Si vogliono proporre alcune riflessioni sulla comunicazione politica referendaria del 22 e 23 marzo 2026 partendo dall’analisi del libro di Andrea Busetto Sono stato fascista, edito da Gastaldi Editore nel 1947. Questo testo non è soltanto una testimonianza autobiografica: è un libro che interroga il presente. Attraverso il racconto di chi ha vissuto il fascismo, il suo consenso, il suo disfacimento e la tragedia morale che ne seguì, l’autore offre una riflessione che oggi appare sorprendentemente attuale, soprattutto se letta alla luce della comunicazione politica che accompagna il referendum costituzionale del 22 e 23 marzo 2026.
Busetto non scrive per autoassolversi né per indulgere nella nostalgia. La sua è una confessione civile, che attraversa l’illusione, l’adesione, la presa di coscienza e infine la disillusione. Il cuore del libro non è la cronaca storica, ma la diagnosi morale: il fascismo non fu solo un regime, fu anche una cultura dell’identità contrapposta, della fazione che si sostituisce alla Nazione.
È in questo passaggio che il libro diventa straordinariamente attuale.
Nella comunicazione che accompagna il referendum costituzionale del 2026, il confronto sul merito della riforma sembra spesso cedere il passo a una narrazione identitaria: non tanto “cosa cambia” o “quali effetti istituzionali produrrà”, quanto piuttosto “chi siamo” e “da che parte stiamo”. La riforma diventa bandiera, non oggetto di analisi.
Busetto ci mette in guardia proprio da questo slittamento.
Scrive Busetto: “I Partiti al potere devono convincersi che non sono essi lo Stato, che assommano tutti gli individui, ma minoranze, sia pure ragguardevoli, ma sempre minoranze; e la fazione non può imporsi alla Nazione. […] Basta con la giostra dei partiti, basta con il settarismo.”
Queste parole, nate dall’esperienza del collasso di un regime totalitario, suonano oggi come un monito contro la degenerazione della comunicazione politica in conflitto permanente. Nel dibattito referendario si osserva una crescente polarizzazione: la riforma non viene solo sostenuta o criticata, ma caricata di significati simbolici assoluti — come se votare “sì” o “no” coincidesse con l’appartenenza morale a una comunità.

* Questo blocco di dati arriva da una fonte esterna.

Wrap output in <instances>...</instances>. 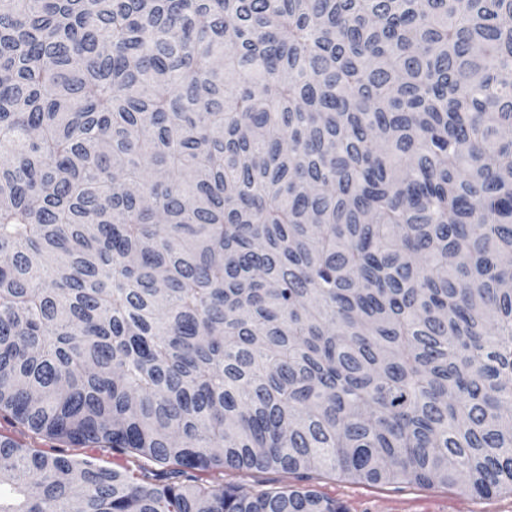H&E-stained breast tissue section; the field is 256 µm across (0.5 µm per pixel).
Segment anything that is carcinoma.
Instances as JSON below:
<instances>
[{
	"label": "carcinoma",
	"instance_id": "cac0c4a2",
	"mask_svg": "<svg viewBox=\"0 0 512 512\" xmlns=\"http://www.w3.org/2000/svg\"><path fill=\"white\" fill-rule=\"evenodd\" d=\"M0 512L512 494V0H0ZM0 436L20 440L29 445L32 449L48 453H55L56 450L61 449L66 454L78 457L83 455H94L99 459V462L103 467L110 469L135 467V463H133L134 459L113 454L110 450L104 448H84L75 445L64 448L59 447V444L56 442H53L44 437L35 436L32 433L20 428L19 426L12 425L3 419V417H0ZM224 483L247 491L278 486H310L317 493L336 500L345 512H512V494L479 497L447 487L423 488L417 485H390L354 482L339 475H314L300 481L293 475L268 470L254 475L228 472Z\"/></svg>",
	"mask_w": 512,
	"mask_h": 512
}]
</instances>
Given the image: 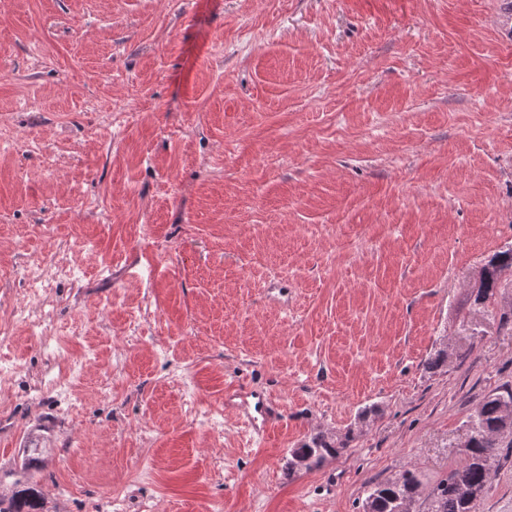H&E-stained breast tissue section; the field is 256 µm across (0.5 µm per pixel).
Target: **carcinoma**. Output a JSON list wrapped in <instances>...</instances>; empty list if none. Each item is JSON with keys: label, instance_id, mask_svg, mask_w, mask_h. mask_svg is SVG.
<instances>
[{"label": "carcinoma", "instance_id": "1", "mask_svg": "<svg viewBox=\"0 0 512 512\" xmlns=\"http://www.w3.org/2000/svg\"><path fill=\"white\" fill-rule=\"evenodd\" d=\"M512 276V247L498 252L482 268L474 304L486 308L498 302L504 287L503 277ZM470 435L461 451L460 463L448 473L429 496L427 512H467L465 499L474 492L489 490L491 470L500 449L512 448V387L499 388L483 397L469 416ZM350 433L333 438L323 432L290 450L288 470L310 471L326 457H338L348 447ZM420 482L412 470L393 480L369 488L364 512H395L404 499L413 500ZM0 512H41L39 496L32 487L15 491L9 498L0 496Z\"/></svg>", "mask_w": 512, "mask_h": 512}]
</instances>
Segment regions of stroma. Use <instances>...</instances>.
I'll return each instance as SVG.
<instances>
[{
  "mask_svg": "<svg viewBox=\"0 0 512 512\" xmlns=\"http://www.w3.org/2000/svg\"><path fill=\"white\" fill-rule=\"evenodd\" d=\"M511 246L506 0H0V489L44 512L428 494L512 385V300H470ZM40 260L76 275L34 296ZM475 512H512L511 449ZM235 399L240 401H234ZM225 403L238 415L246 418L248 425L258 437H263L279 418L278 410L271 400L248 386L232 387L227 390ZM351 431H347L344 438L328 436L323 432L316 433L309 441L302 443L299 448L290 450L291 458L288 460V470L310 471L319 466L326 457H338L348 447ZM419 487L420 482L415 472L405 470L396 479L373 484L367 491L363 510L364 512H396L402 500L413 501ZM409 506V503L403 502L398 510L410 511Z\"/></svg>",
  "mask_w": 512,
  "mask_h": 512,
  "instance_id": "stroma-1",
  "label": "stroma"
}]
</instances>
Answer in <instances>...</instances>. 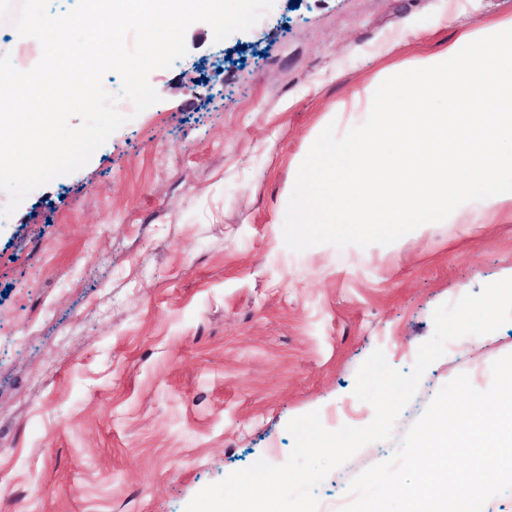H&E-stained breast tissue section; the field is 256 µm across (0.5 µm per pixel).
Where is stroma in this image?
Segmentation results:
<instances>
[{"label": "stroma", "mask_w": 512, "mask_h": 512, "mask_svg": "<svg viewBox=\"0 0 512 512\" xmlns=\"http://www.w3.org/2000/svg\"><path fill=\"white\" fill-rule=\"evenodd\" d=\"M512 0H275L252 29L149 80L161 102L77 172L0 220V512H185L258 459L279 465L287 422L361 427L353 394L375 349L409 371L437 306L512 270V223L434 224L396 251L294 242L312 135L379 80L444 50ZM390 54H382L387 42ZM512 322L447 346L390 440L315 489L340 512L350 481L385 461L439 390L487 389Z\"/></svg>", "instance_id": "obj_1"}]
</instances>
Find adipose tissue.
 <instances>
[{"label": "adipose tissue", "mask_w": 512, "mask_h": 512, "mask_svg": "<svg viewBox=\"0 0 512 512\" xmlns=\"http://www.w3.org/2000/svg\"><path fill=\"white\" fill-rule=\"evenodd\" d=\"M298 172L310 190L294 224L342 240L393 246L459 223L472 203L486 223L512 219V17L461 30L368 90L334 136L313 137Z\"/></svg>", "instance_id": "1"}]
</instances>
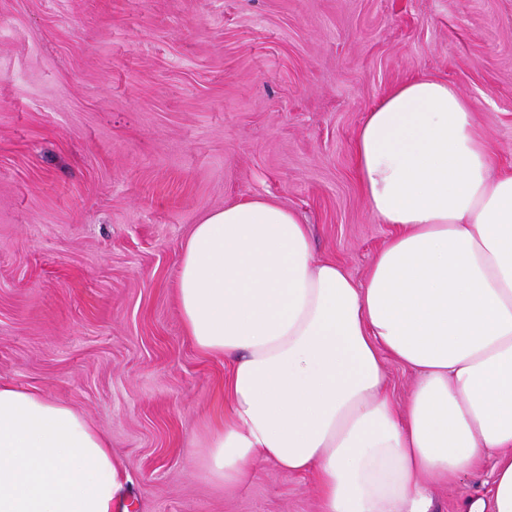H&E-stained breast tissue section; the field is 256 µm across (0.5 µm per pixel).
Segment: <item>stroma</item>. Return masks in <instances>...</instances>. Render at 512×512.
I'll list each match as a JSON object with an SVG mask.
<instances>
[{"label": "stroma", "mask_w": 512, "mask_h": 512, "mask_svg": "<svg viewBox=\"0 0 512 512\" xmlns=\"http://www.w3.org/2000/svg\"><path fill=\"white\" fill-rule=\"evenodd\" d=\"M421 76L511 170L512 0H0V380L106 437L125 512H320L311 474L262 462L228 494L206 473L229 365L185 334L180 248L267 198L364 280L392 227L354 137ZM491 482L435 484V512Z\"/></svg>", "instance_id": "1"}]
</instances>
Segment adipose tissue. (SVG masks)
I'll list each match as a JSON object with an SVG mask.
<instances>
[{
  "instance_id": "ef3b65f1",
  "label": "adipose tissue",
  "mask_w": 512,
  "mask_h": 512,
  "mask_svg": "<svg viewBox=\"0 0 512 512\" xmlns=\"http://www.w3.org/2000/svg\"><path fill=\"white\" fill-rule=\"evenodd\" d=\"M353 153L394 227L364 281L266 198L209 211L182 246L185 332L230 364L207 471L232 489L264 460L312 472L321 512H432L434 482L489 460V496L460 512H512V171L472 102L429 77L386 93ZM390 361L416 374L400 407ZM122 480L85 418L0 381V512H114Z\"/></svg>"
}]
</instances>
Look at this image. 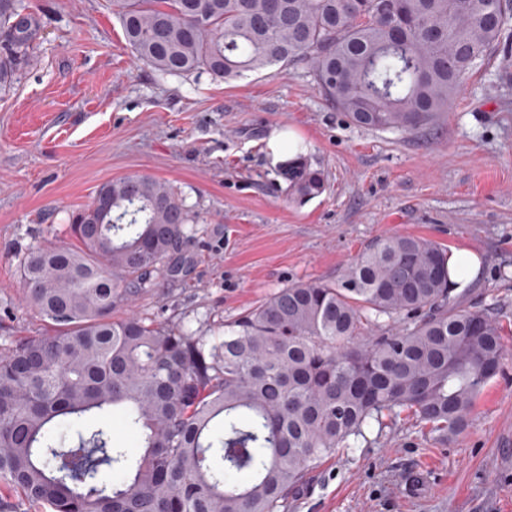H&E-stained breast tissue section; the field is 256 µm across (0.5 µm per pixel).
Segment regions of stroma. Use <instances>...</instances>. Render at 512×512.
Returning <instances> with one entry per match:
<instances>
[{
    "mask_svg": "<svg viewBox=\"0 0 512 512\" xmlns=\"http://www.w3.org/2000/svg\"><path fill=\"white\" fill-rule=\"evenodd\" d=\"M23 3L41 29L0 93V352L52 331L26 299L21 257L47 237L70 242L71 212L115 178L167 181L196 224L190 275L157 278L116 319L220 336L278 288L336 280L381 236L432 240L479 261L456 292L497 313V373L462 434L442 442L413 418L387 421L370 447L324 459L288 512H512V60L475 69L434 124L372 130L325 99L307 64L161 77L135 58L110 0ZM275 132L322 172V195L291 197ZM416 470L433 490L414 499Z\"/></svg>",
    "mask_w": 512,
    "mask_h": 512,
    "instance_id": "obj_1",
    "label": "stroma"
}]
</instances>
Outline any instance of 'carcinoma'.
Listing matches in <instances>:
<instances>
[{"label":"carcinoma","instance_id":"1","mask_svg":"<svg viewBox=\"0 0 512 512\" xmlns=\"http://www.w3.org/2000/svg\"><path fill=\"white\" fill-rule=\"evenodd\" d=\"M112 0L136 58L161 75L241 77L307 62L356 124L410 131L448 111L492 59L512 0ZM36 16L0 0V91L37 39ZM309 201L324 178L288 168ZM70 244L20 261L54 333L0 353V512L16 494L47 512H288L339 448L404 412L444 437L468 426L497 372L501 329L452 295L441 245L392 234L336 281L292 283L224 325V339L112 310L157 276L186 277L196 230L149 175L102 184L71 213ZM120 413L137 456L92 420Z\"/></svg>","mask_w":512,"mask_h":512}]
</instances>
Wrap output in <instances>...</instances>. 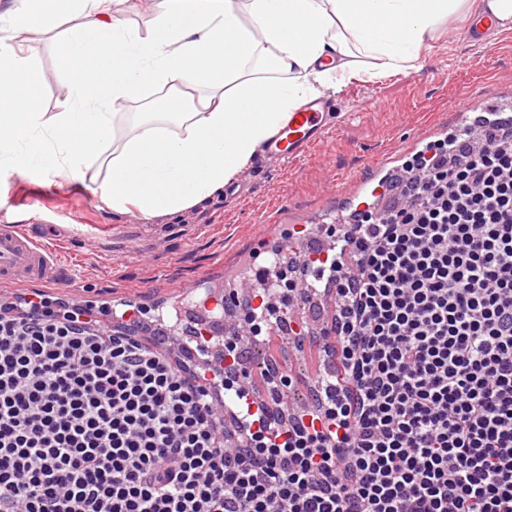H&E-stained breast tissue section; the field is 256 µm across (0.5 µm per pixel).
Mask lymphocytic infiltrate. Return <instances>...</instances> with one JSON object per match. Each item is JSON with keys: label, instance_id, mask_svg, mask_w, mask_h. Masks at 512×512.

Busetto denuncia proprio questo: il momento in cui la politica smette di essere confronto tra opzioni e diventa scontro tra identità. Quando la “fazione” pretende di incarnare la totalità del bene pubblico, il dissenso diventa tradimento, l’avversario un nemico.
Un altro passaggio fondamentale del libro è l’appello contro la divisione permanente: “Basta con il settarismo. […] tralascino in nome di Dio dal dividere gli italiani in fascisti e antifascisti: troppo a lungo hanno durato queste assurde, inumane divisioni.”
Qui Busetto coglie un nodo centrale della comunicazione politica contemporanea: la tendenza a riattivare categorie simboliche forti — spesso storicamente cariche — per mobilitare consenso emotivo. Anche nel referendum del 2026, il rischio è che il linguaggio pubblico ricada in semplificazioni duali: riformisti contro conservatori, moderni contro retrogradi, difensori della democrazia contro suoi presunti sabotatori.
Ma una riforma costituzionale dovrebbe essere valutata nel merito: equilibrio dei poteri, rappresentanza, stabilità, garanzie. Quando il linguaggio politico privilegia l’appartenenza rispetto all’argomentazione, il confronto si impoverisce.
Busetto ci ricorda che le divisioni ideologiche, se non radicate nel merito ma nell’identità, diventano “negazione della ragione e della giustizia”. È un’accusa severa, ma profondamente civile.
Sono stato fascista è dunque un libro che invita alla responsabilità del linguaggio politico. Non chiede uniformità di opinioni, ma sobrietà nel confronto. Non invoca neutralità, ma rispetto della complessità.
Il valore del libro di Busetto, come tutti i buoni di libri di cultura, non sta soltanto nella memoria storica, ma nella sua forza etica. Leggerlo oggi significa interrogarsi sul modo in cui parliamo di politica, su come costruiamo il consenso, su quanto spazio lasciamo al dubbio e all’argomentazione.
Se il referendum costituzionale del 22 e 23 marzo 2026 rischia di trasformarsi in uno scontro identitario, Sono stato fascista ci ricorda che le democrazie non muoiono solo per colpi di Stato, ma anche per l’incapacità di riconoscere nell’avversario un interlocutore e non un nemico.
Ed è forse questa la lezione più attuale del libro: la democrazia non si difende gridando più forte, ma ragionando meglio.